Mit der Vernehmung von zwei Zeugen ist am Freitag der Prozess gegen Österreichs Ex-Kanzler Sebastian Kurz vor dem Landgericht Wien fortgesetzt worden. Dem 37-Jährigen wird Falschaussage vor dem Ibiza-Untersuchungsausschuss vorgeworfen. Der ehemalige Regierungschef soll vor dem Gremium seinen Einfluss bei der Bestellung seines Vertrauten Thomas Schmid an die Spitze der Staatsholding Öbag heruntergespielt haben. Konkret geht es um die Frage, ob Kurz lediglich informiert oder in die Top-Personalie involviert war.
Am Freitag drehten sich die per Videoschalte durchgeführten Befragungen um die Glaubwürdigkeit des Hauptbelastungszeugen Schmid. Ein russischer Geschäftsmann, der Schmid im Zusammenhang mit einem geplanten Öl-Projekt getroffen hatte, schilderte den 47-Jährigen als jemanden, der nach seinem Eindruck unter erheblichem Druck der Staatsanwaltschaft stand. Der Zeuge war von der Verteidigung benannt worden. Schmid sei sehr an einem Deal mit der Staatsanwaltschaft interessiert gewesen, sagte der Russe. «Schmid hat gesagt, er sei gut zu den Leuten, die gut zu ihm sind», so der aus Moskau zugeschaltete Zeuge über ein Treffen mit dem ehemaligen Kurz-Vertrauten.
Der dazu am Freitag befragte Schmid betonte wiederum, er haben zu keinem Zeitpunkt Druck durch die Staatsanwaltschaft verspürt. «Da kann man nicht von Druck sprechen, und ich habe das auch nie gesagt.»

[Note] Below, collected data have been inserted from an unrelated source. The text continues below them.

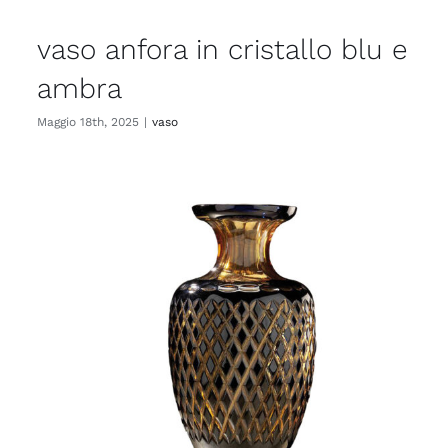
vaso anfora in cristallo blu e
ambra
Maggio 18th, 2025
|
vaso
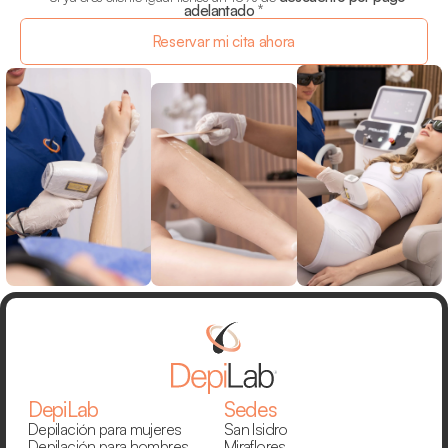
adelantado
 *
Reservar mi cita ahora
DepiLab
Sedes
Depilación para mujeres
San Isidro
Depilación para hombres
Miraflores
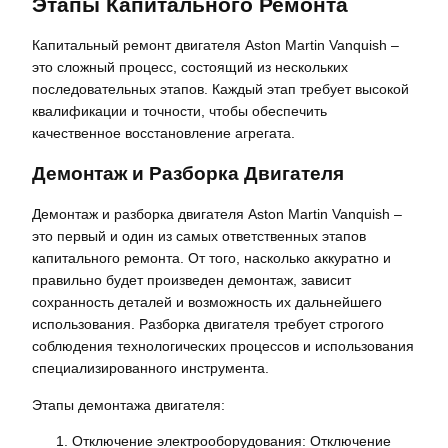
Этапы Капитального Ремонта
Капитальный ремонт двигателя Aston Martin Vanquish –
это сложный процесс, состоящий из нескольких
последовательных этапов. Каждый этап требует высокой
квалификации и точности, чтобы обеспечить
качественное восстановление агрегата.
Демонтаж и Разборка Двигателя
Демонтаж и разборка двигателя Aston Martin Vanquish –
это первый и один из самых ответственных этапов
капитального ремонта. От того, насколько аккуратно и
правильно будет произведен демонтаж, зависит
сохранность деталей и возможность их дальнейшего
использования. Разборка двигателя требует строгого
соблюдения технологических процессов и использования
специализированного инструмента.
Этапы демонтажа двигателя:
Отключение электрооборудования: Отключение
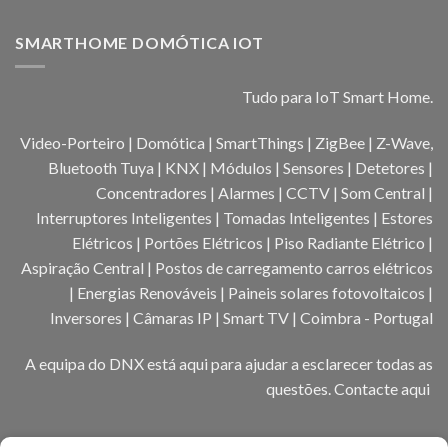
SMARTHOME DOMÓTICA IOT
Tudo para IoT Smart Home.
Video-Porteiro | Domótica | SmartThings | ZigBee | Z-Wave,
Bluetooth Tuya | KNX | Módulos | Sensores | Detetores |
Concentradores | Alarmes | CCTV | Som Central |
Interruptores Inteligentes | Tomadas Inteligentes | Estores
Elétricos | Portões Elétricos | Piso Radiante Elétrico |
Aspiração Central | Postos de carregamento carros elétricos
| Energias Renováveis | Paineis solares fotovoltaicos |
Inversores | Câmaras IP | Smart TV | Coimbra - Portugal
A equipa do DNX está aqui para ajudar a esclarecer todas as
questões.
Contacte aqui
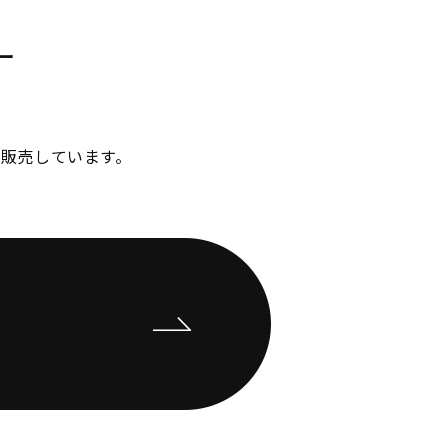
ー
販売しています。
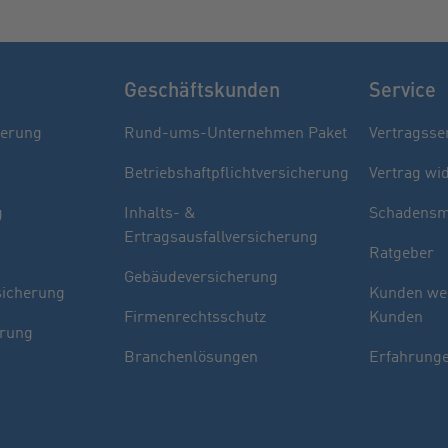
Geschäftskunden
Service
herung
Rund-ums-Unternehmen Paket
Vertragsse
Betriebshaftpflichtversicherung
Vertrag wi
g
Inhalts- &
Schadensm
Ertragsausfallversicherung
Ratgeber
Gebäudeversicherung
sicherung
Kunden we
Firmenrechtsschutz
Kunden
erung
Branchenlösungen
Erfahrunge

In dem Prozess gegen Kurz ist neben einer Verurteilung und einem Freispruch auch eine sogenannte Diversion möglich. Dabei handelt es sich in der Regel um eine Geldstrafe ohne Schuldspruch und formelle Verurteilung. Am Nachmittag sollen die Plädoyers von Staatsanwaltschaft und Verteidigung gehalten werden. Danach wird das Urteil des Einzelrichters erwartet. Es gilt als sehr wahrscheinlich, dass das Urteil entweder von Verteidigung oder Anklage angefochten und das Verfahren in die nächste Instanz gehen wird.
Der 37-Jährige, der nach seinem Rücktritt und seinem grundsätzlichen Abschied aus der Politik Ende 2021 nun als Unternehmer tätig ist, hat stets seine Unschuld betont. Er stand von 2017 bis 2019 an der Spitze einer Koalition der ÖVP mit der rechten FPÖ. Dieses Bündnis zerbrach an der Ibiza-Affäre, die Fragen zur Anfälligkeit der Regierung für Korruption aufwarf. Von 2020 bis 2021 leitete Kurz ein Bündnis von ÖVP und Grünen.
Zum Zeitpunkt seiner Aussage im Juni 2020 war Kurz auch vor dem Hintergrund seiner Führung in der Corona-Krise so beliebt wie selten. Er hatte den Bürgern stets einen «neuen Stil» versprochen, ohne die in Österreich verbreitete Vetternwirtschaft. Dies gilt als ein Grund, warum er im Untersuchungsausschuss seinen Einfluss bei der Öbag-Besetzung als «informiert», aber nicht als «involviert» schilderte.
Abgesehen vom aktuellen Prozess droht dem Ex-Kanzler noch ein zweites Verfahren. In der sogenannten Inseraten-Affäre sollen der damalige Regierungschef und sein Team mit Steuergeld gefälschte Umfragen in Auftrag gegeben haben. Ausserdem sollen sie sich mit Inseraten in diversen Medien eine wohlmeinende Berichterstattung erhofft haben. Die Ermittlungen wegen des Verdachts der Bestechlichkeit, Korruption und Untreue laufen gegen insgesamt zehn Verdächtige.